**DATA FOR THIS EXERCISE**
╔══

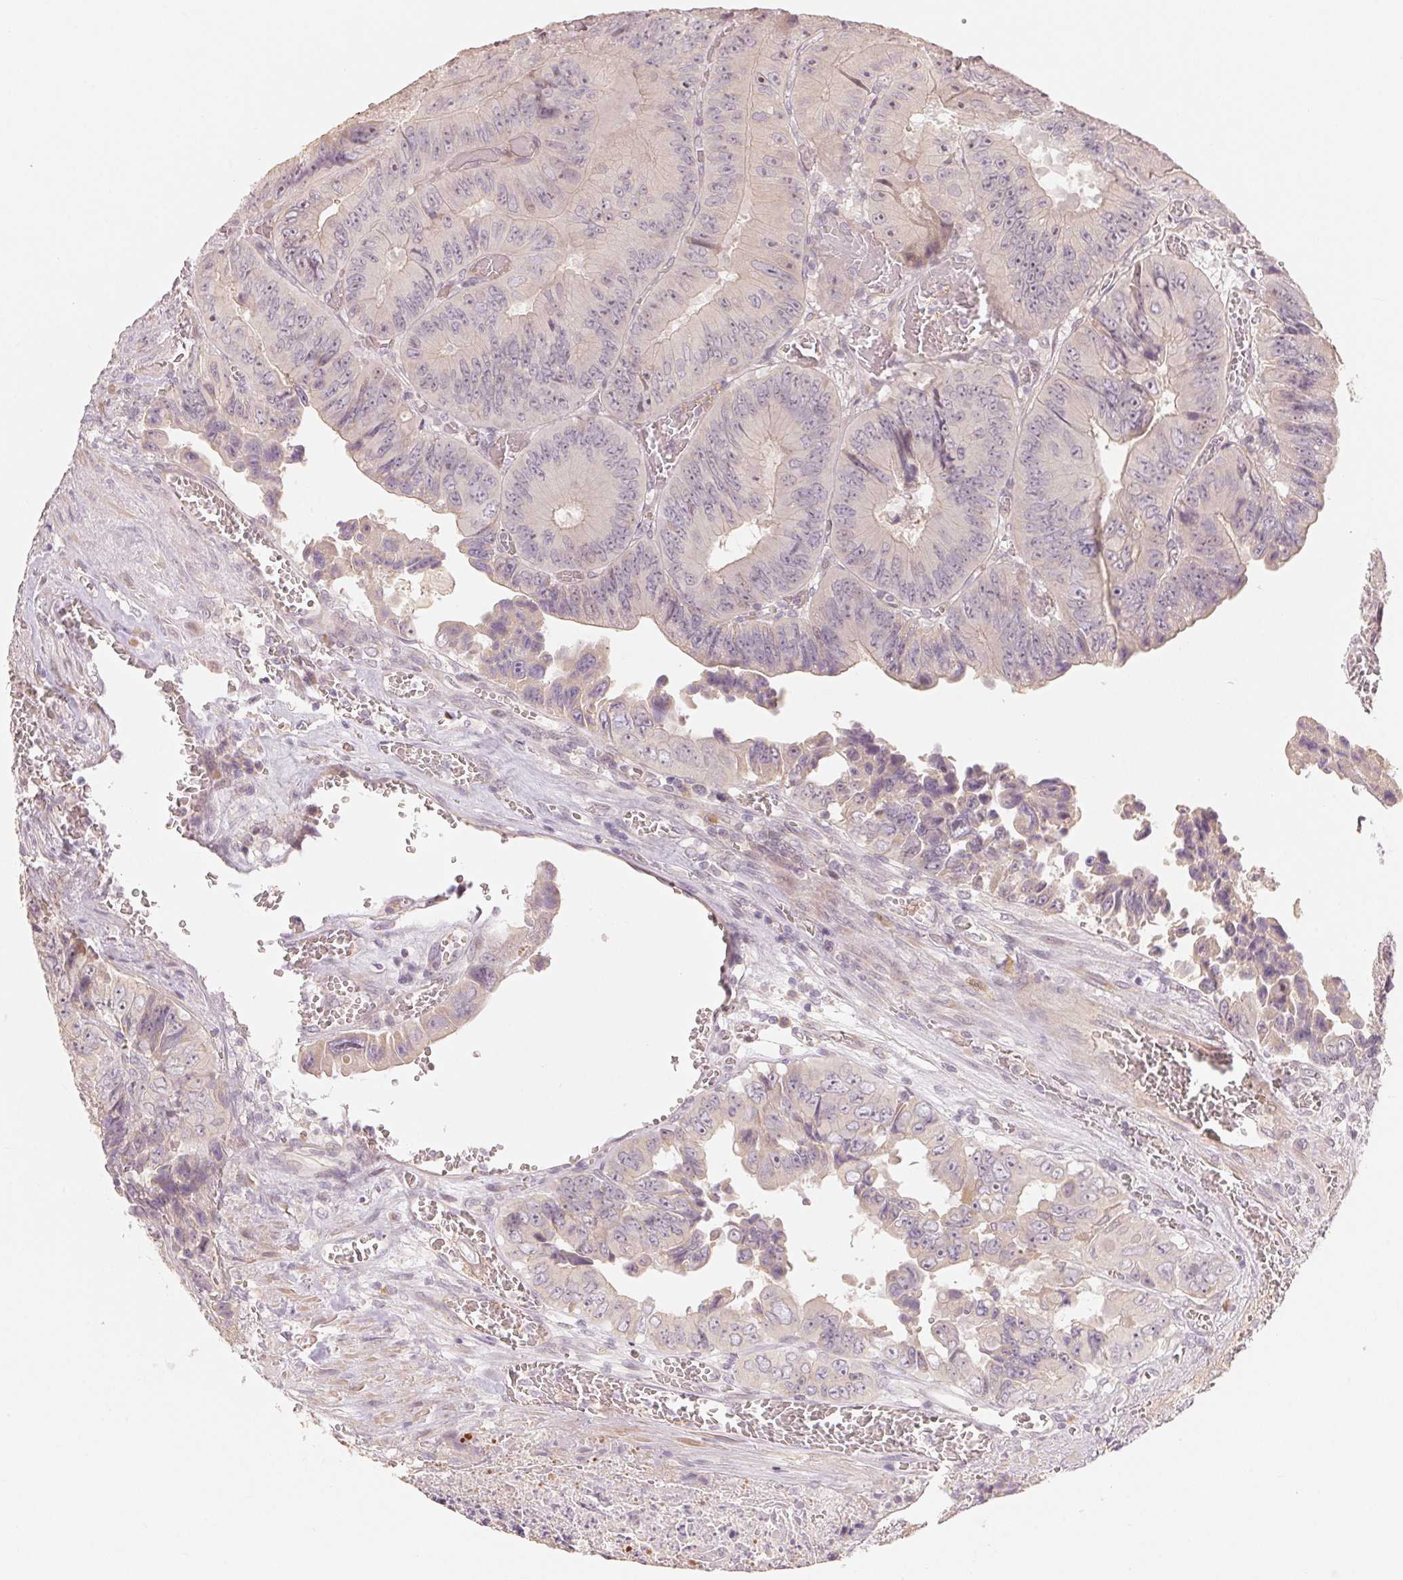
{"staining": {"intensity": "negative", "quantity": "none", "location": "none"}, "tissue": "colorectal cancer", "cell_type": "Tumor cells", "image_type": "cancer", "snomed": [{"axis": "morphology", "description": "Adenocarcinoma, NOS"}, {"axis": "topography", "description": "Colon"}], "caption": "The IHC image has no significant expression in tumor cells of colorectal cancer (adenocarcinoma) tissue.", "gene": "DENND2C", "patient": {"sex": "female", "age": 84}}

╚══
╔══

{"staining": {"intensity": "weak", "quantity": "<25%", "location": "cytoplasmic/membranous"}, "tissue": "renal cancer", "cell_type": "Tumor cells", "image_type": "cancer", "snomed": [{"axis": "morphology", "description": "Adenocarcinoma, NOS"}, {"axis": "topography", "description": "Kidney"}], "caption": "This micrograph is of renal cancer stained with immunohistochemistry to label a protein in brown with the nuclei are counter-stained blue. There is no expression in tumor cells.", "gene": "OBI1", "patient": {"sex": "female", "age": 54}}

╚══
╔══

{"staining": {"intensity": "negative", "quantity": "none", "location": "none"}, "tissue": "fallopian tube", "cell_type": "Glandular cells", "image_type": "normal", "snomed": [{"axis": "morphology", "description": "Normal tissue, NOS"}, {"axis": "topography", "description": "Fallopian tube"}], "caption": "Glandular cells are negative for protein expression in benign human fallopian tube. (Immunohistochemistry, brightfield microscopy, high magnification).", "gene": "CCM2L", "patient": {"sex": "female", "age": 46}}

╚══

**PROMPT**
Across the entries above, state how many lines include the string "cancer", with no other text.

**WORKED SOLUTION**
2